*** MATERIAL FOR THE TASK Section Begins ***

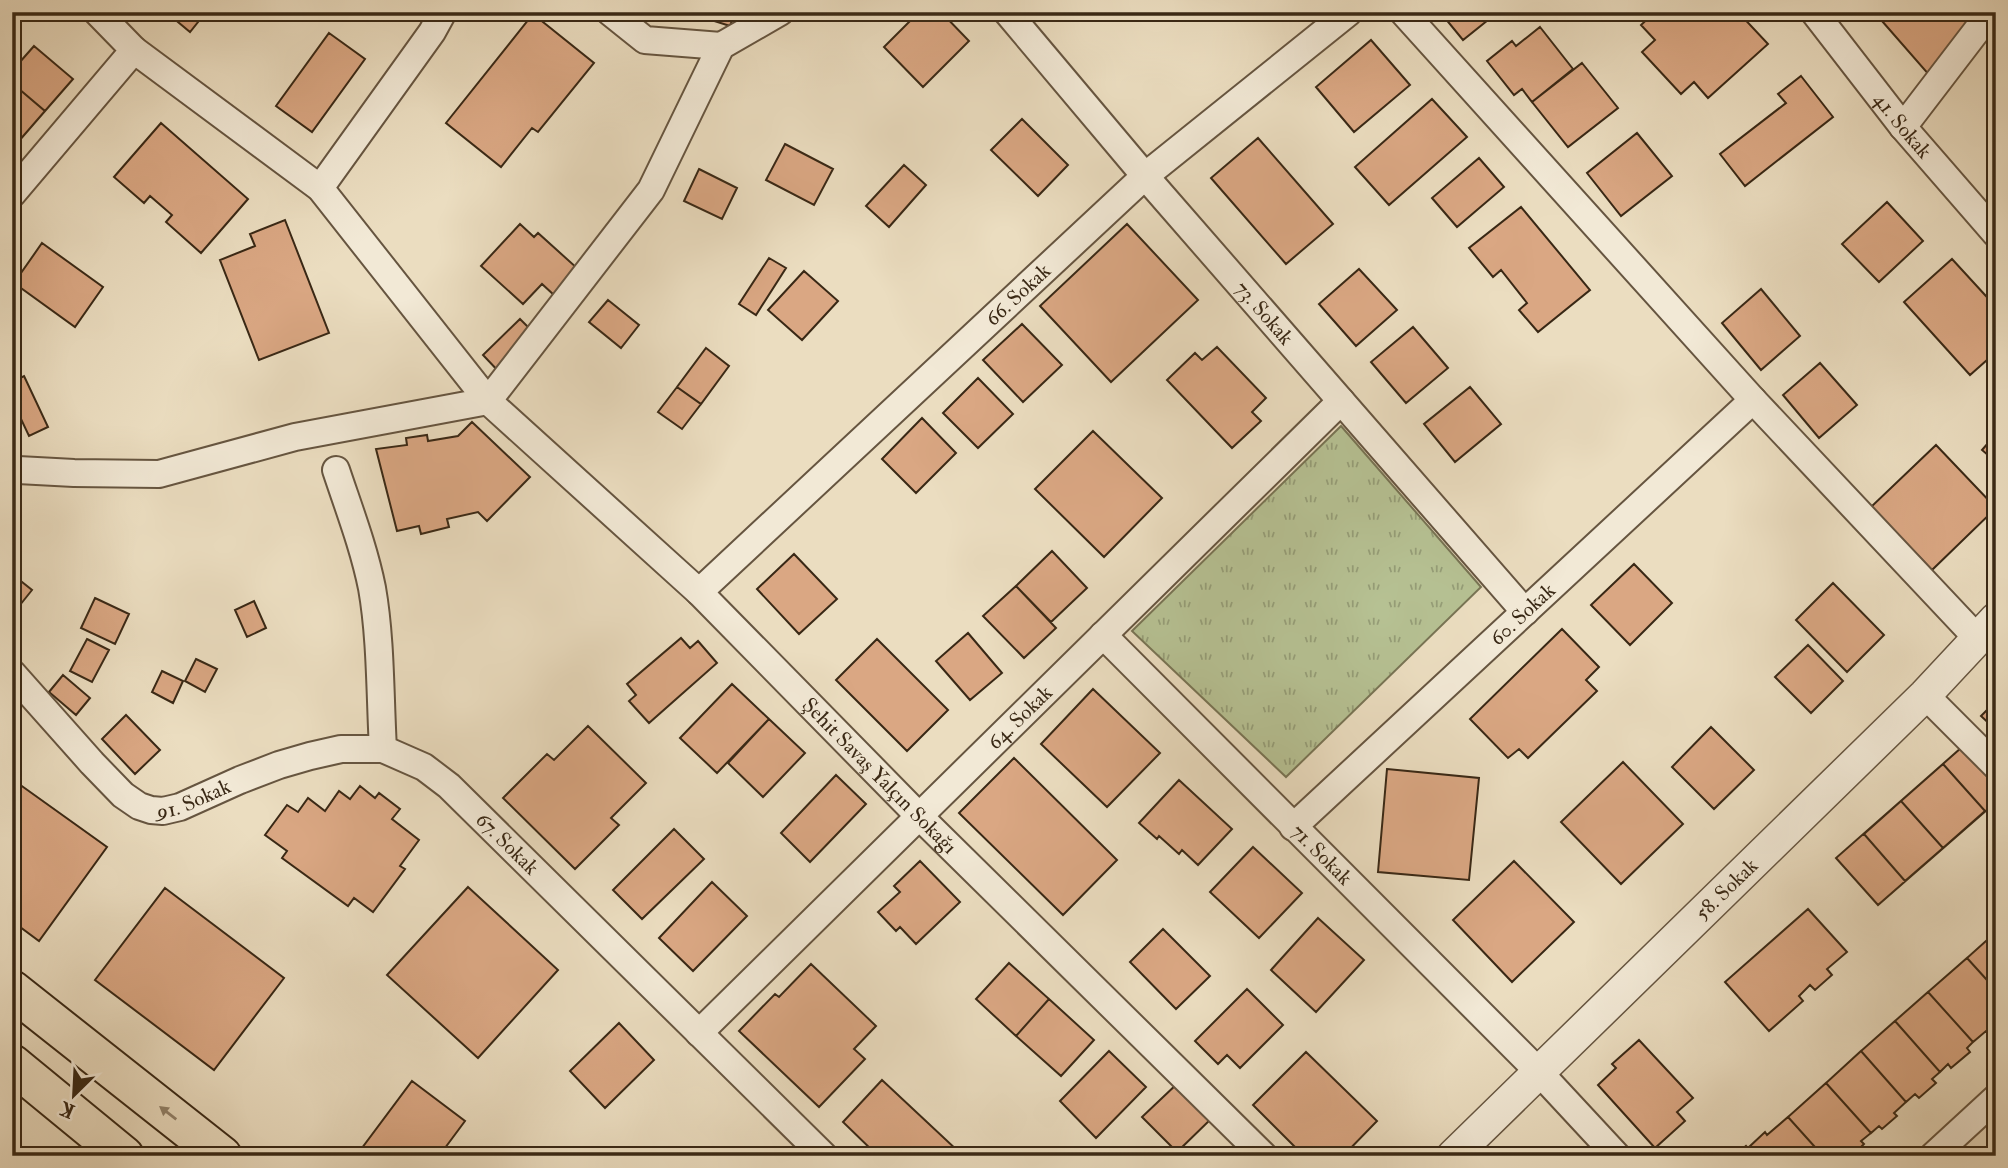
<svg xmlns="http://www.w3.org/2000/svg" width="2008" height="1168" viewBox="0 0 2008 1168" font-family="'IM FELL Double Pica',serif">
<defs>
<pattern id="park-tufts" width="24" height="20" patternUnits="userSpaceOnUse" patternTransform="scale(1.75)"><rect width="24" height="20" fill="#b6c193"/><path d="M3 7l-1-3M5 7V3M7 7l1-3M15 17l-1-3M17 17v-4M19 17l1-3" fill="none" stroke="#959d77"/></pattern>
</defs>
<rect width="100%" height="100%" fill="#ebddc0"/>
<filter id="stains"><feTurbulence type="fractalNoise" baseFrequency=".00286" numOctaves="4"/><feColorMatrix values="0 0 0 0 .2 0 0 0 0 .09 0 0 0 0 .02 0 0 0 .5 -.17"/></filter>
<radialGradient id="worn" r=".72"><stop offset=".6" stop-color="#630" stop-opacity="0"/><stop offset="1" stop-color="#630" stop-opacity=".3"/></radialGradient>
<path fill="url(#park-tufts)" stroke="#787454" stroke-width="2" d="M1341,426L1481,587L1286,777L1132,631Z"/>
<path fill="#daa783" stroke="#392815" stroke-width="2" d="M166,12H206L190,32Z
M686,12H735L730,26Z
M919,12H941L969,41L923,87L884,47Z
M1440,12H1498L1463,40Z
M1655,12H1738L1768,44L1708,98L1694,82L1681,94L1642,52L1655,40L1641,25Z
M1892,12H1976L1930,76L1882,21Z
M533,14L594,63L538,132L532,128L501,167L446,123Z
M1540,27L1573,69L1532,102L1522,89L1514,95L1487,61L1512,41L1516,46Z
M329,33L365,59L312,132L276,106Z
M1371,40L1410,85L1354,132L1316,87Z
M34,46L73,79L45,111L12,83V71Z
M1582,63L1618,108L1568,147L1532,102Z
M1801,76L1833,117L1745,186L1720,154L1786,103L1778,94Z
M12,83L45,111L12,149Z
M1432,99L1467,137L1389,205L1355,167Z
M1022,119L1068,165L1038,196L991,150Z
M161,123L248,199L201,253L166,222L172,215L150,196L144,203L114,177Z
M1637,133L1672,176L1621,216L1587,173Z
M1258,138L1333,224L1286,264L1211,178Z
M785,144L833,169L814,205L766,180Z
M1479,158L1504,187L1457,227L1432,198Z
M904,165L926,185L889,227L866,206Z
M699,169L737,188L722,219L684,201Z
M1887,202L1923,241L1879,282L1842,244Z
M1521,207L1590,290L1538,332L1519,310L1527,303L1501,270L1493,277L1469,248Z
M285,220L329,333L259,360L220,260L255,246L250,234Z
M520,224L534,237L538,233L578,269L554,295L542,284L523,304L481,266Z
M1127,224L1198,300L1111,382L1040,306Z
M42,243L103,287L75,327L14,283Z
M769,258L786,268L756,315L739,304Z
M1952,259L1996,307V352L1970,375L1904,302Z
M1359,269L1397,310L1356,346L1319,304Z
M804,271L838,301L802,340L768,310Z
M1761,289L1800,336L1761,370L1722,323Z
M608,300L639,325L621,348L589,322Z
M520,319L540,339L502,375L483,355Z
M1022,324L1062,365L1023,402L983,360Z
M1413,327L1448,368L1406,403L1371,362Z
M1217,347L1266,398L1252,412L1261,421L1232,448L1167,380L1195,353L1202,360Z
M706,348L729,366L701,404L677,387Z
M1820,363L1857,405L1819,438L1783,395Z
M24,376L48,427L29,436L12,400V382Z
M978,378L1013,414L978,448L943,413Z
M677,387L701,404L682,429L658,412Z
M1470,387L1501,424L1455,462L1424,424Z
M922,418L956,453L916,493L882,459Z
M472,422L530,477L487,521L478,512L447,519L449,527L421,534L419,526L397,531L376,449L407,445L406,438L427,435L428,441L458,436Z
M1093,431L1162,498L1104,557L1035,489Z
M1996,434V462L1982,450Z
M1936,445L1996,508L1932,570L1871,507Z
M1052,551L1087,588L1051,622L1016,586Z
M794,554L837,599L799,634L757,589Z
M1634,564L1672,603L1630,645L1591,605Z
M12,574L32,590L12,615Z
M1833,583L1884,635L1847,672L1796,620Z
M1016,586L1056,628L1024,658L983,616Z
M95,598L129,614L115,644L81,628Z
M254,601L266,628L247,637L235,610Z
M1562,629L1599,667L1586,680L1597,691L1528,758L1519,749L1508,758L1470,719Z
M968,633L1002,673L970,700L936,661Z
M681,638L690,648L698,641L717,663L649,723L629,701L636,695L627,684Z
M87,639L109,650L92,682L70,671Z
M877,639L948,710L907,751L836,680Z
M1808,645L1843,681L1811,713L1775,677Z
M196,659L217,669L205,692L185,681Z
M162,671L183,681L173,703L152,692Z
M63,675L90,698L76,715L49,692Z
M732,684L769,719L717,773L680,738Z
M1093,689L1160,753L1107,807L1041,744Z
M1996,701V730L1981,716Z
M126,715L160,750L135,774L102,739Z
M769,719L805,753L763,797L728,763Z
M588,726L646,783L611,818L619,825L575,869L503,798L547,754L554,760Z
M1711,727L1754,770L1714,809L1672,767Z
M1961,748L1996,786V802L1878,905L1836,858Z
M1014,758L1117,860L1063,915L959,813Z
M1623,762L1683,824L1621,884L1561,822Z
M1943,764L1985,811L1943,848L1901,801Z
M1387,769L1479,778L1469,880L1378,872Z
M836,775L866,804L810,862L781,833Z
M12,779L107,847L39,941L12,921Z
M1179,780L1232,829L1198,865L1182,850L1179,854L1159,836L1157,839L1139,823Z
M360,786L375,798L379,793L400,809L392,819L419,840L400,866L405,869L373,912L354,898L348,906L282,858L287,851L265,835L287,805L298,812L308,798L325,811L339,791L350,799Z
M1901,801L1943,848L1905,881L1864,834Z
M674,829L704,859L642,919L613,890Z
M1253,847L1302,893L1259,938L1210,892Z
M920,861L960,902L916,944L900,927L896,931L878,912L900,892L894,886Z
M1514,861L1574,922L1512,982L1453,920Z
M712,882L747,916L693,971L659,938Z
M468,887L558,970L478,1058L387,975Z
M165,888L284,978L214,1070L95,980Z
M1808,909L1847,952L1827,969L1832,975L1815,990L1810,985L1799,996L1803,1001L1769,1031L1725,982Z
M1318,918L1364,960L1316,1012L1271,970Z
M1163,929L1210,976L1176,1009L1130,962Z
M1996,932V990L1967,958Z
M1967,958L1996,990V1029L1989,1034L1986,1031L1973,1042L1928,992Z
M1009,963L1049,999L1016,1036L976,999Z
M811,964L876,1026L854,1049L865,1059L819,1107L739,1031L775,994L779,997Z
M1247,989L1283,1025L1240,1068L1227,1055L1218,1064L1195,1041Z
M1928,992L1973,1042L1967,1048L1970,1052L1951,1068L1948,1064L1940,1072L1895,1021Z
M1049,999L1094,1040L1061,1076L1016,1036Z
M1895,1021L1940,1072L1932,1079L1936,1083L1919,1098L1915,1094L1906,1102L1861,1051Z
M619,1023L654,1060L605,1108L570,1071Z
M1639,1040L1693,1098L1677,1112L1685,1121L1655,1148L1598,1085L1616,1068L1612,1064Z
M1109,1051L1146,1087L1096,1138L1060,1101Z
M1861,1051L1906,1102L1894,1113L1897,1116L1882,1129L1879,1126L1871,1133L1826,1083Z
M1306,1052L1377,1121L1343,1156H1304L1253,1105Z
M882,1080L959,1152L955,1156H878L843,1122Z
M412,1081L465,1121L439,1156H356Z
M1179,1082L1213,1117L1177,1152L1142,1117Z
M1826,1083L1871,1133L1861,1141L1864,1144L1852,1156H1823L1788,1117Z
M1788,1117L1823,1156H1755L1750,1151L1748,1148L1765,1132L1767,1135Z
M1746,1146L1755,1156H1724L1731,1149L1735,1155Z"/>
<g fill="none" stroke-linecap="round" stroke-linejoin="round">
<g stroke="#665540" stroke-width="30">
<g id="minor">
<path d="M610,12L645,40L721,46"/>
<path id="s1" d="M1007,12L1145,176L1525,612"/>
<path d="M1403,12L1753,400L1978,639"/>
<path id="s2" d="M1814,12L1903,127L1996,234"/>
<path id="s3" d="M134,50L320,188L488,401L699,592L919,816L1264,1156"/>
<path d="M1903,127L1991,12"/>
<path d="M320,188L432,32L443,12"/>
<path d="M12,194L134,50L97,12"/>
<path id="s4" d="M336,470C349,509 364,548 372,588C381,639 380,697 383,749L424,767L449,786L824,1156"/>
<path d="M12,473L18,470L74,473L159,474L295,437L488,401L651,190L721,46L780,12"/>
<path id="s5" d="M699,592L1145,176L1349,12"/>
<path id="s6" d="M1103,635L1539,1072L1617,1156"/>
<path id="s7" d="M12,673L92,763L123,795L139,806L151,810L163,811L180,807L240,780L279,765L310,756L341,749H383"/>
<path d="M1925,695L1996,766"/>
<path id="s8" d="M1293,827L1753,400"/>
<path id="s9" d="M699,1033L1341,401"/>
<path d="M1933,1156L1996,1098"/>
</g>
</g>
<g stroke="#665540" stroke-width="35">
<g id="tertiary">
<path id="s10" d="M1453,1156L1925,695L1996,619"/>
</g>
</g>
<g stroke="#392815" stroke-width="42">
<path id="primary" d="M12,990L222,1156
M12,1064L124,1156"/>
</g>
<use href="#minor" stroke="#f2e9d6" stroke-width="26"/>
<use href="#tertiary" stroke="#f2e9d6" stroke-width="32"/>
<use href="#primary" stroke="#ebddc0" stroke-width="38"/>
</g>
<defs><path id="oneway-solid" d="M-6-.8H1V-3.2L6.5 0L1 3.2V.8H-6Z" transform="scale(1.75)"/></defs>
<use fill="#92826a" href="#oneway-solid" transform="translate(168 1113) rotate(-142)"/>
<g text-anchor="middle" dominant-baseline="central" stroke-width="5" stroke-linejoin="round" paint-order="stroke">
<g font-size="21" fill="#392815" stroke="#f2e9d6">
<text stroke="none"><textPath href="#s2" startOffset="144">41. Sokak</textPath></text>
<text stroke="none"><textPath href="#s5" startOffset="436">66. Sokak</textPath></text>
<text stroke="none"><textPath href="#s1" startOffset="396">73. Sokak</textPath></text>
<text stroke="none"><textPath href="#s8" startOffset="313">60. Sokak</textPath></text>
<text stroke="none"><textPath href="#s9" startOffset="450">64. Sokak</textPath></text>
<text stroke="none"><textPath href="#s3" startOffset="1045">Şehit Savaş Yalçın Sokağı</textPath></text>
<text stroke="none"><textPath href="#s7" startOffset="242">91. Sokak</textPath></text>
<text stroke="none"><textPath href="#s4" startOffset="443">67. Sokak</textPath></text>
<text stroke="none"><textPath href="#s6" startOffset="310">71. Sokak</textPath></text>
<text stroke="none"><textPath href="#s10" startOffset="382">58. Sokak</textPath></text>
</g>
</g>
<rect width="2008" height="1168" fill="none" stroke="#ebddc0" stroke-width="42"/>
<rect x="14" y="14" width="1980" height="1140" fill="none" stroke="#392815" stroke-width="3.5"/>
<rect x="21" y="21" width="1966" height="1126" fill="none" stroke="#392815" stroke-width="2"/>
<g transform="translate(74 1095) rotate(204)" stroke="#f2e9d6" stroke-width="5" paint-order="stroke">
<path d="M0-5L12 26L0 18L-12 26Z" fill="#392815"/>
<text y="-10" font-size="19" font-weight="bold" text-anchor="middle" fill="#392815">K</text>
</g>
<rect width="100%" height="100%" filter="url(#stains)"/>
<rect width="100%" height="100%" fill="url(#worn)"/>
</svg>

*** MATERIAL FOR THE TASK Section Ends ***

▶ **EXERCISE DETAILS**: Give the number of lines above containing the word "size", with no other text.

▶ **ANSWER TO THIS EXERCISE**: 2